◆ **WHAT YOU NEED TO DO**: Can you convert the lines from the start of the data through the line containing "crop: left 1.743%, right" into a JSON list of strings, one string per line, with blank lines omitted?

(Saved data entries)
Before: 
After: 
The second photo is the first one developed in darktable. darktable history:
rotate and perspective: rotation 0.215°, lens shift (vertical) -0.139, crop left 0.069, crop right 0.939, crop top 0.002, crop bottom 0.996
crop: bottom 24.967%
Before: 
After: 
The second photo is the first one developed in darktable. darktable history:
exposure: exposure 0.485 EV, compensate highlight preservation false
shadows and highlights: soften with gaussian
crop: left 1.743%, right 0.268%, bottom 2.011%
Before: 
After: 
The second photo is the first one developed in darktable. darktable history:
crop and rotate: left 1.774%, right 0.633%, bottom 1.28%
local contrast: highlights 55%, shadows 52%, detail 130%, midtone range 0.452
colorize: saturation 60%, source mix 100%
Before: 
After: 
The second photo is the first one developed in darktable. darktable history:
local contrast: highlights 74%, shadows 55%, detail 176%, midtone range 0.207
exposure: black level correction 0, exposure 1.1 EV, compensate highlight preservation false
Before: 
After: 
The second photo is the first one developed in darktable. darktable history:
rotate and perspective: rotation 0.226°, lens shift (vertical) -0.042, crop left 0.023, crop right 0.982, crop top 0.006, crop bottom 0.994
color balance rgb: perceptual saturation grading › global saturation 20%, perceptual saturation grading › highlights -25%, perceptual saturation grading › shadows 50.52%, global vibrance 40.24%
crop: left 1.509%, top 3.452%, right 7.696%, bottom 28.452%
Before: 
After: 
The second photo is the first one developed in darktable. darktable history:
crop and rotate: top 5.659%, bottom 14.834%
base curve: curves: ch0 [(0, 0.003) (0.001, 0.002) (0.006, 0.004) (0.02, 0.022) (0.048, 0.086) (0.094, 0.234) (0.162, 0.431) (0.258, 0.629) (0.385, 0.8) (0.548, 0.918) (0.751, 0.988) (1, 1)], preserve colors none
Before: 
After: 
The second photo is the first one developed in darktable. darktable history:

◆ **EXERCISE OUTPUT**:
[
  "Before: ",
  "After: ",
  "The second photo is the first one developed in darktable. darktable history:",
  "rotate and perspective: rotation 0.215°, lens shift (vertical) -0.139, crop left 0.069, crop right 0.939, crop top 0.002, crop bottom 0.996",
  "crop: bottom 24.967%",
  "Before: ",
  "After: ",
  "The second photo is the first one developed in darktable. darktable history:",
  "exposure: exposure 0.485 EV, compensate highlight preservation false",
  "shadows and highlights: soften with gaussian",
  "crop: left 1.743%, right 0.268%, bottom 2.011%"
]